[Start Excerpt provided]
I have a huge music library that is a mix of true stereo, rechanneled/fake stereo, true mono but on 2 channels, and mono on 1 channel.
MC has a standard field that states the number of audio channels that exist in a recording: 2 or 1. Normally, MC plays a 1-channel recording as if it is 2 identical channels.
Of course, a true 2 channel recording might be true or rechanneled stereo, or mono with 2 identical tracks.
To identify the nature of 2 channel recordings, I have a custom field that let's me mark each track's audio format: S or M or R. In some cases I have the same song/performance in all 3 format.
Note that a 2-channel mono track might not truly be identical tracks, depending on the source and how it was digitized. A seeming-mono recording on a CD might not have absolutely identical tracks, depending on the source recording and variations in the audio chain.
Photograph records (aka vinyl) can be much more complex. For instance, playing a mono record on a stereo turntable will usually result in slight differences between the tracks. This is partially because a stereo photo cartridge senses both vertical and horizontal movement, while a true mono pressing puts all its information in the horizontal motion, so stylus vertical motion is spurious, random, and just noise. It's another discussion about how to improve this, but one key is to bridge left and right together, which tends to cancel out the noise contributed by vertical stylus motion.
Rechanneled/fake stereo can be difficult or impossible to convert back to reasonable-sounding mono -- whether via a software button or cabling or whatever. The problem is that the effort to make the mono source have different left and right channels (rechanneled into stereo) often includes separating various frequencies, introducing reverb or other tiny delays, and altering audio phase. These tricks can create a bit of spaciousness when the rechanneled audio is fed to speakers, though the tricks often don't work for headphones. But the problem is that the left and right audio is the same only different -- different enough that pushing it back together can yield some really, really bad sound -- distortion, bizarre frequency balance, odd echo, even "purple haze" sound. The result is almost never acceptable.
[End Excerpt provided]
[Start Raw records]
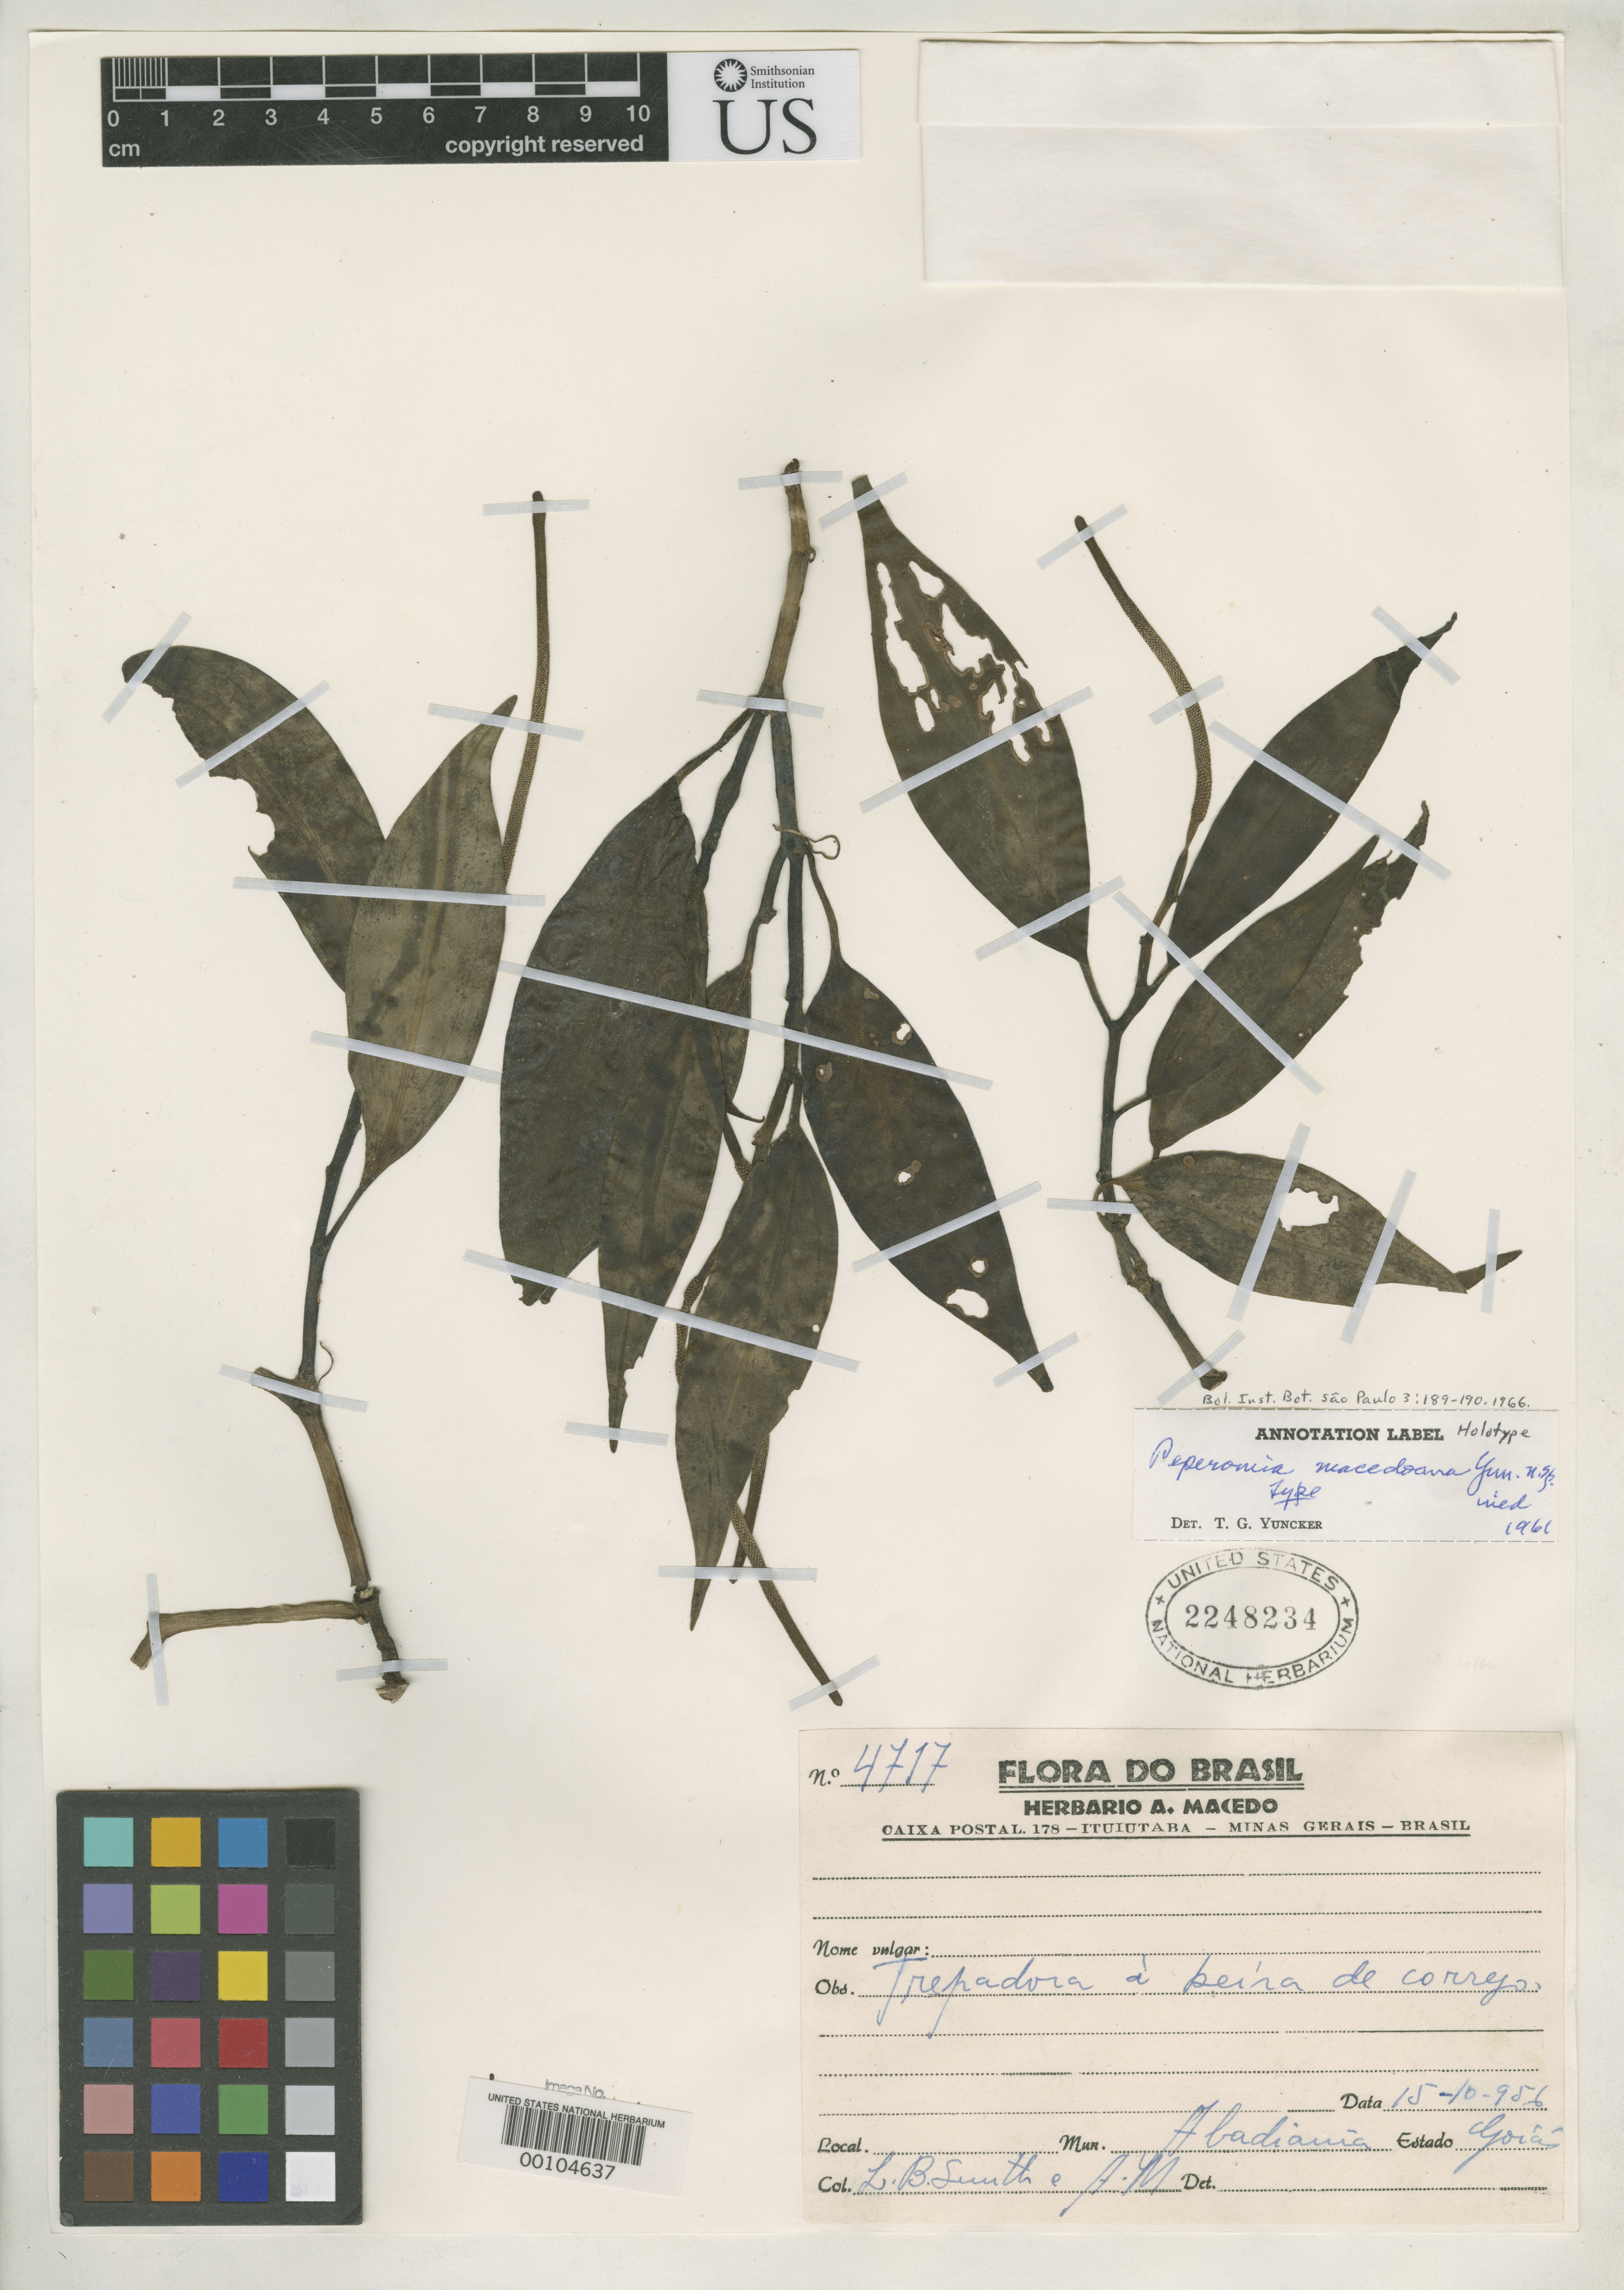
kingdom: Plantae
[End Raw records]
[Start Raw records]
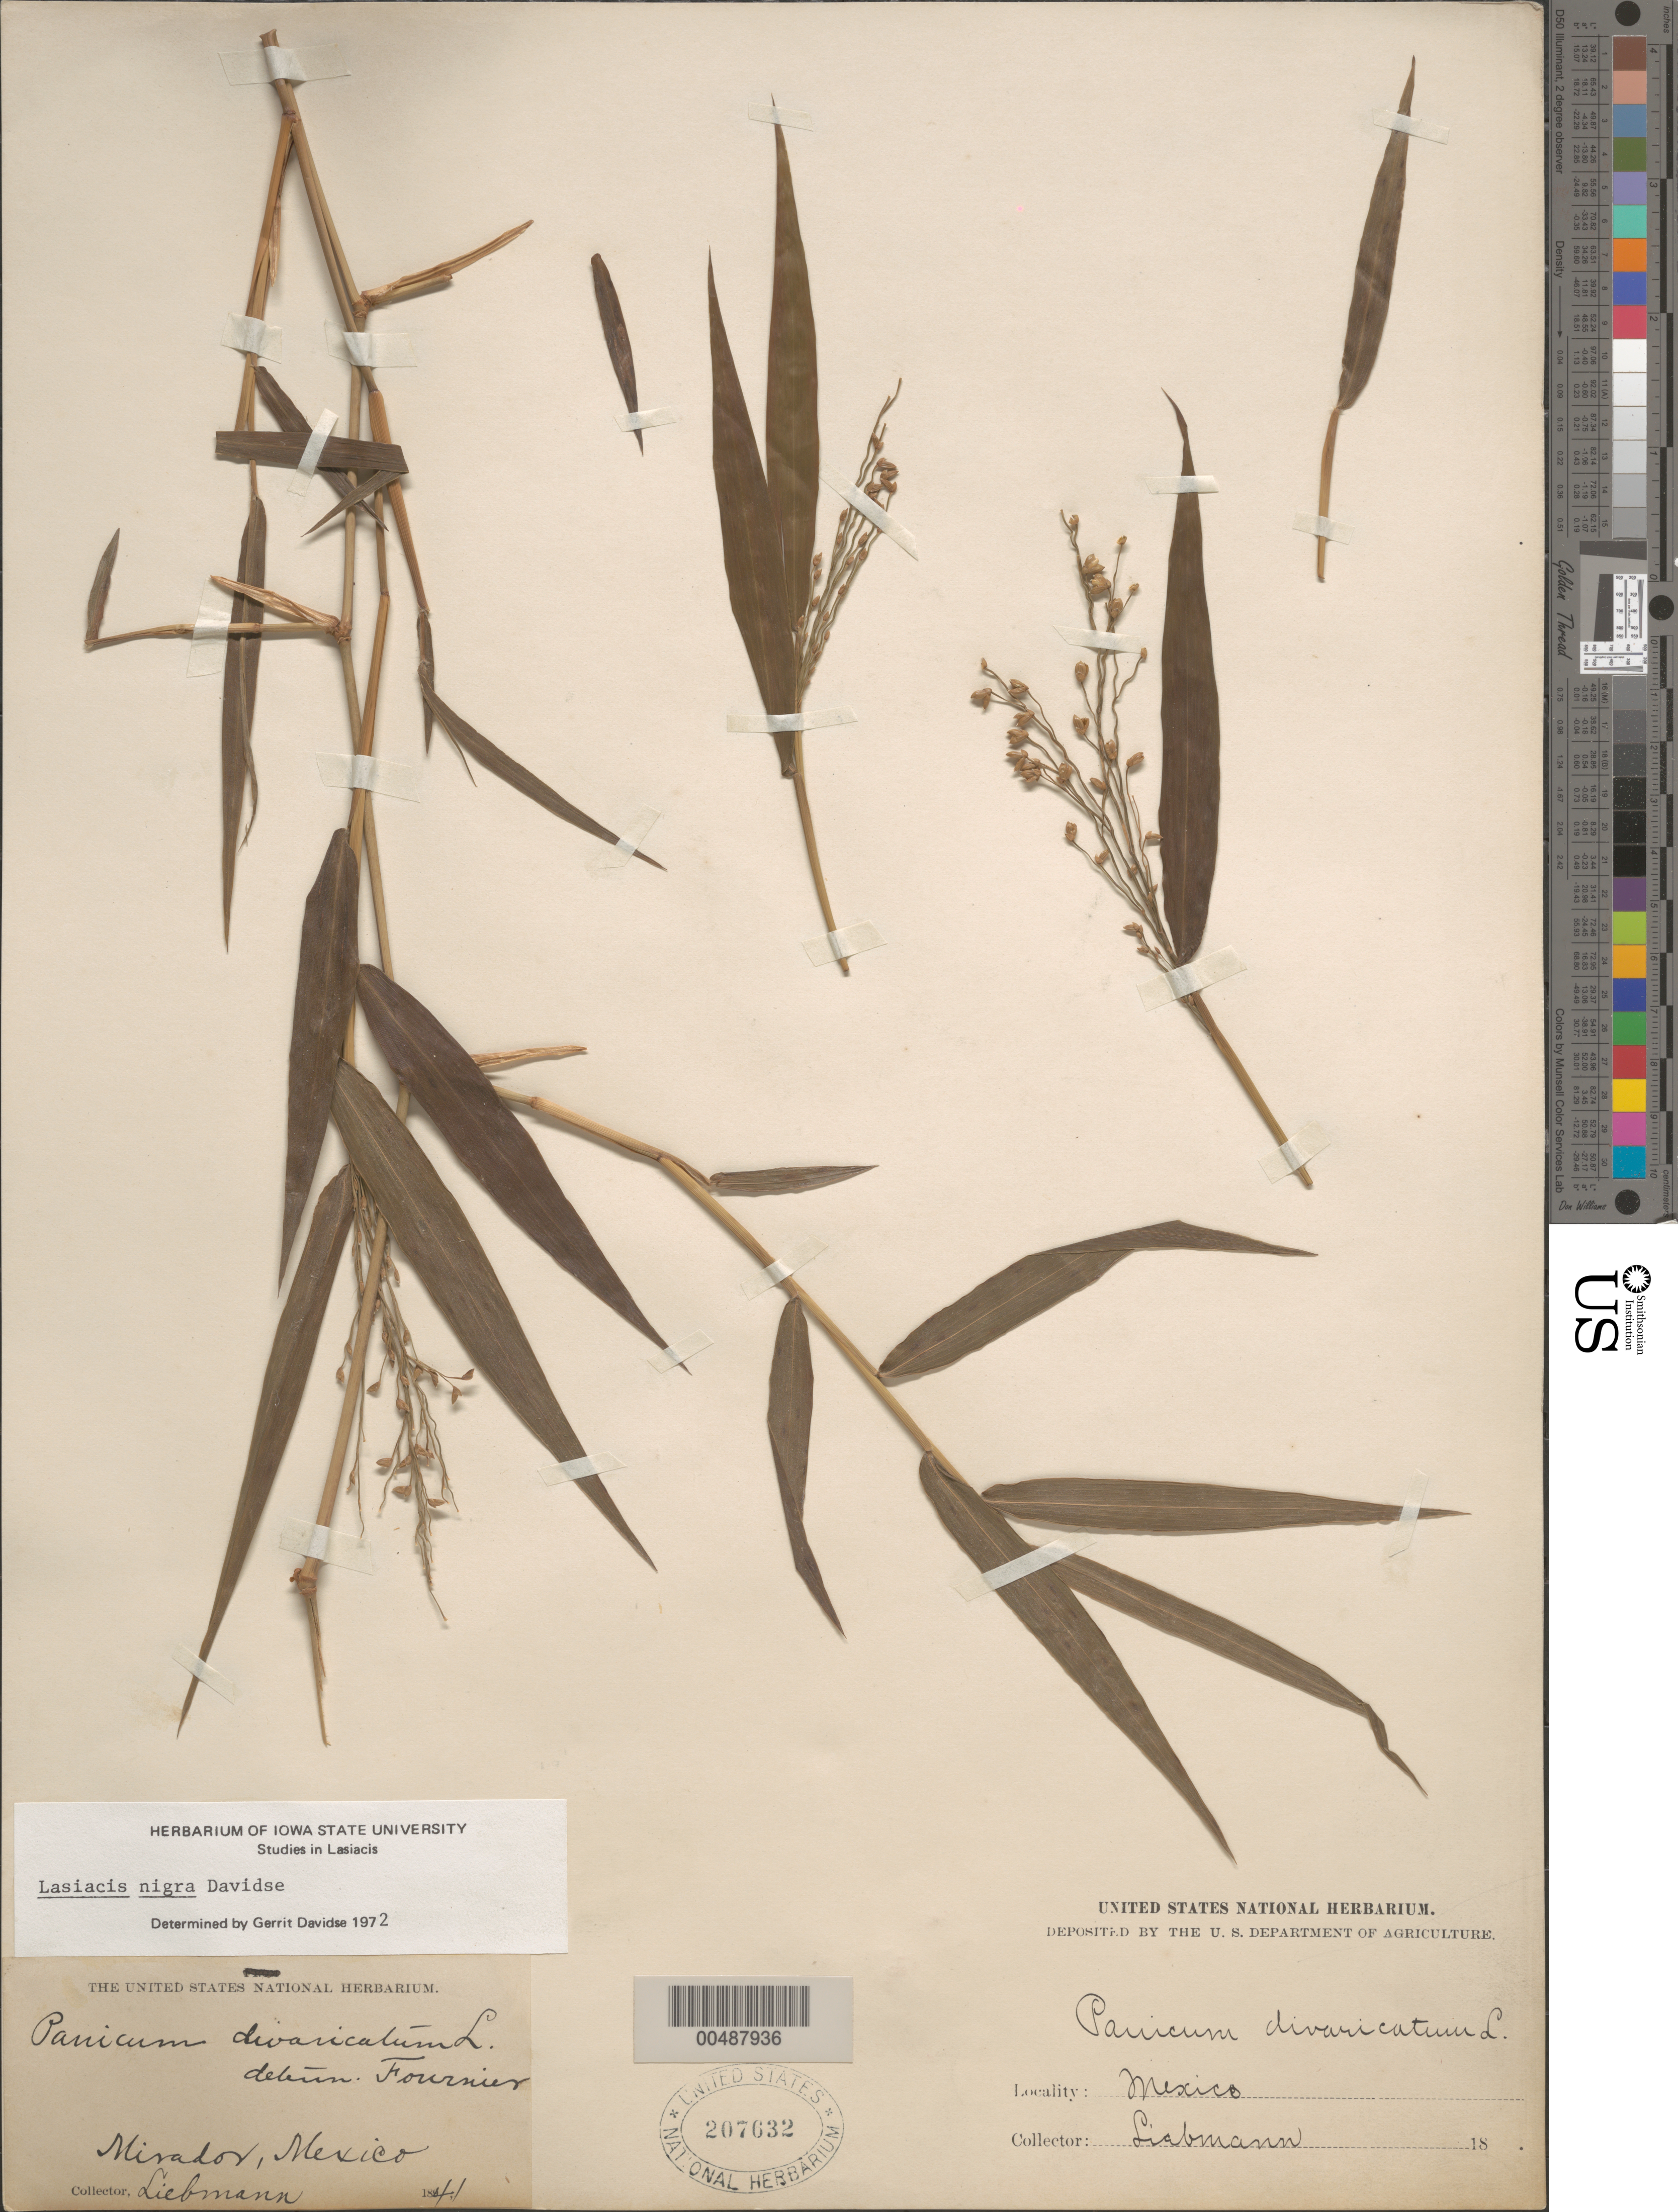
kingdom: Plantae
[End Raw records]
▶ **Problem to work on**:
Copy out, word for word, the part of the text on stereo and mono recordings that begins at "I have a huge" and stops after "the audio chain.".

▶ **Exercise result**:
I have a huge music library that is a mix of true stereo, rechanneled/fake stereo, true mono but on 2 channels, and mono on 1 channel.
MC has a standard field that states the number of audio channels that exist in a recording: 2 or 1. Normally, MC plays a 1-channel recording as if it is 2 identical channels.
Of course, a true 2 channel recording might be true or rechanneled stereo, or mono with 2 identical tracks.
To identify the nature of 2 channel recordings, I have a custom field that let's me mark each track's audio format: S or M or R. In some cases I have the same song/performance in all 3 format.
Note that a 2-channel mono track might not truly be identical tracks, depending on the source and how it was digitized. A seeming-mono recording on a CD might not have absolutely identical tracks, depending on the source recording and variations in the audio chain.